__Quoted passage__.
Question

I have a large file which contains 400000 lines, each line contains many number of keywords separated by tab.

And also I have a file that contains list of keywords to be matched. Say this file act as a look up.

So for each keyword in the look up table I need to search all its occurrence in the given file. And should print the line number of the occurrence.

I have tried this

#!usr/bin/perl
use strict;
use warnings;

my $linenum = 0;

print "Enter the file path of lookup table:";
my $filepath1 = <>;

print "Enter the file path that contains keywords :";
my $filepath2 = <>;

open( FILE1, "< $filepath1" );
open FILE2, "< $filepath2" ;

open OUT, ">", "SampleLineNum.txt";

while( $line = <FILE1> )
{
    while( <FILE2> ) 
    {
        $linenum = $., last if(/$line/);
    }
    print OUT "$linenum ";
}

close FILE1;

This gives the first occurrence of the keyword. But I need all the occurrence and also the keyword should be exactly match.

The problem am facing in exact match is, for instance I have the keywords "hello" and "hello world"

if I need to match "hello", it returns the line number which contains "hello world" also my script should match only "hello" and give its line number.

Was it helpful?

Solution

Here is a solution that matches every occurrence of all keywords:

#!usr/bin/perl
use strict;
use warnings;

#Lexical variable for filehandle is preferred, and always error check opens.
open my $keywords,    '<', 'keywords.txt' or die "Can't open keywords: $!";
open my $search_file, '<', 'search.txt'   or die "Can't open search file: $!";

my $keyword_or = join '|', map {chomp;qr/\Q$_\E/} <$keywords>;
my $regex = qr|\b($keyword_or)\b|;

while (<$search_file>)
{
    while (/$regex/g)
    {
        print "$.: $1\n";
    }
}

keywords.txt:

hello
foo
bar

search.txt:

plonk
food is good
this line doesn't match anything
bar bar bar
hello world
lalalala
hello everyone

Output:

4: bar
4: bar
4: bar
5: hello
7: hello

Explanation:

This creates a single regex that matches all of the keywords in the keywords file.

<$keywords> - when this is used in list context, it returns a list of all lines of the file.

map {chomp;qr/\Q$_\E/} - this removes the newline from each line and applies the \Q...\E quote-literal regex operator to each line (This ensures that if you have a keyword like "foo.bar" it will treat the dot as a literal character, not a regex metacharacter).

join '|', - join the resulting list into a single string, separated by pipe characters.

my $regex = qr|\b($keyword_or)\b|; - create a regex that looks like this:

/\b(\Qhello\E|\Qfoo\E|\Qbar\E)\b/

This regex will match any of your keywords. \b is the word boundary marker, ensuring that only whole words match: food no longer matches foo. The parentheses capture the specific keyword that matched in $1. This is how the output prints the keyword that matched.

I updated the solution to match each keyword on a given line and to only match complete words.

OTHER TIPS

Is this part of something bigger? Because this is a one liner with grep

grep -n hello filewithlotsalines.txt

grep -n "hello world" filewithlotsalines.txt

-n gets grep to show the line numbers first before the matching lines. You can do man grep for more options.

__Entries shown__.

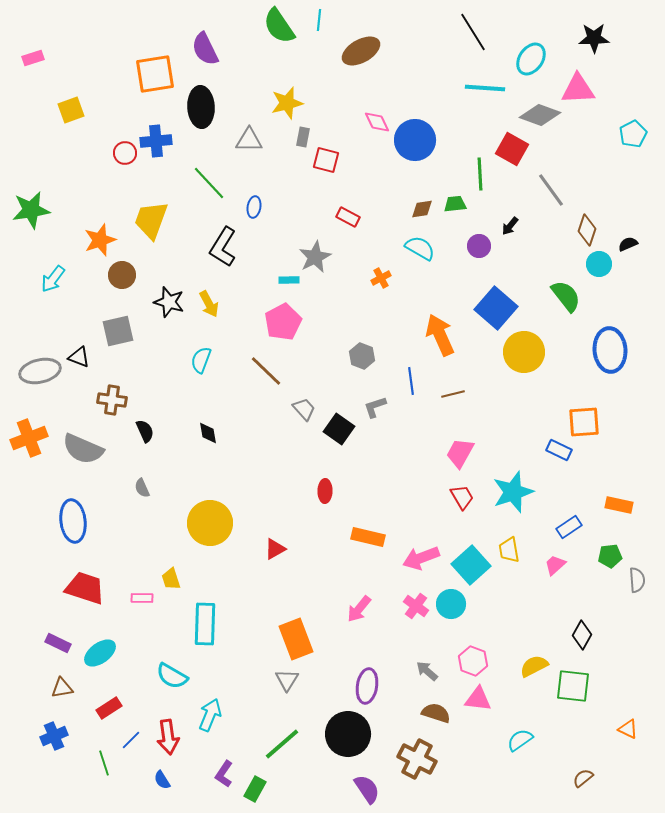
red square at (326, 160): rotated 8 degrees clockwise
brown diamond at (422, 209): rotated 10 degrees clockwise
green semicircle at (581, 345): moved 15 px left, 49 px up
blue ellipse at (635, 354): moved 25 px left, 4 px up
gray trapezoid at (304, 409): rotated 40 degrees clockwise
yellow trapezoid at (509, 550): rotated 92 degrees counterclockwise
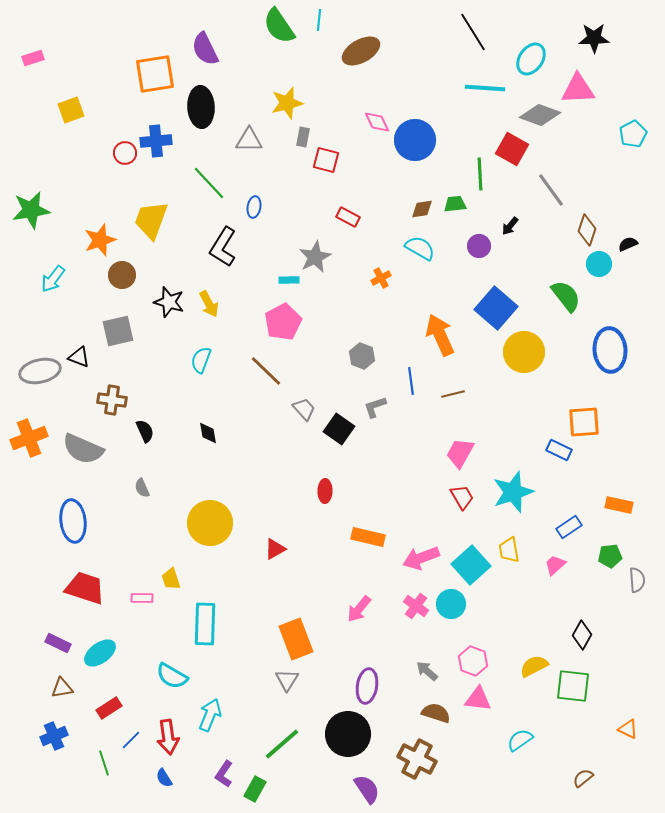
blue semicircle at (162, 780): moved 2 px right, 2 px up
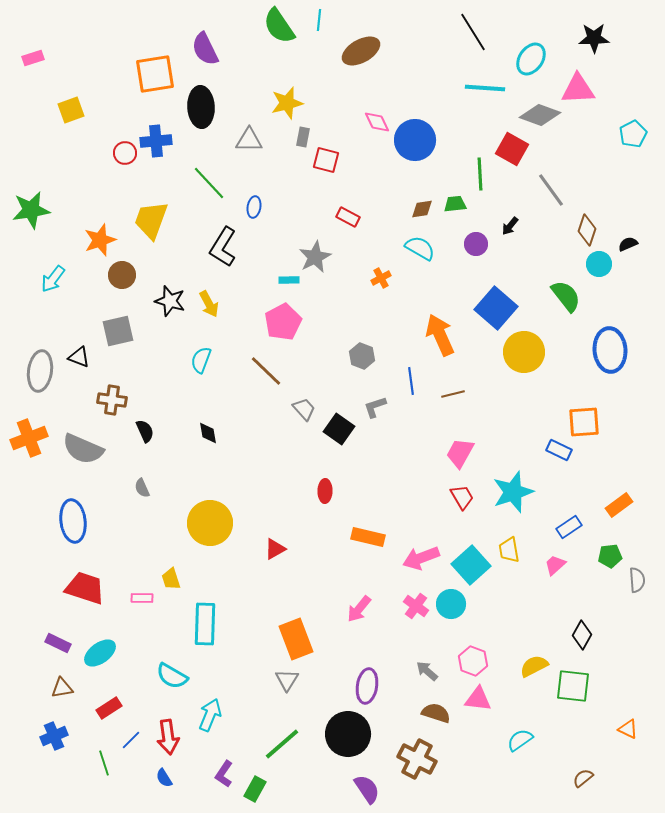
purple circle at (479, 246): moved 3 px left, 2 px up
black star at (169, 302): moved 1 px right, 1 px up
gray ellipse at (40, 371): rotated 69 degrees counterclockwise
orange rectangle at (619, 505): rotated 48 degrees counterclockwise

__Set exercise 1__.
Answer these from the Perl keyword-matching thread:
(a) How many lines does the asker's large file contain?
(b) What does the \b word boundary marker ensure, according to the explanation?
(c) What does the -n option get grep to do?
__Set exercise 2__.
Pull from the Perl keyword-matching thread the passage starting with "close FILE1;" and going on through "its line number.".

__Full output 1__.
(a) 400000 lines.
(b) It ensures that only whole words match.
(c) It gets grep to show the line numbers first, before the matching lines.

__Full output 2__.
close FILE1;

This gives the first occurrence of the keyword. But I need all the occurrence and also the keyword should be exactly match.

The problem am facing in exact match is, for instance I have the keywords "hello" and "hello world"

if I need to match "hello", it returns the line number which contains "hello world" also my script should match only "hello" and give its line number.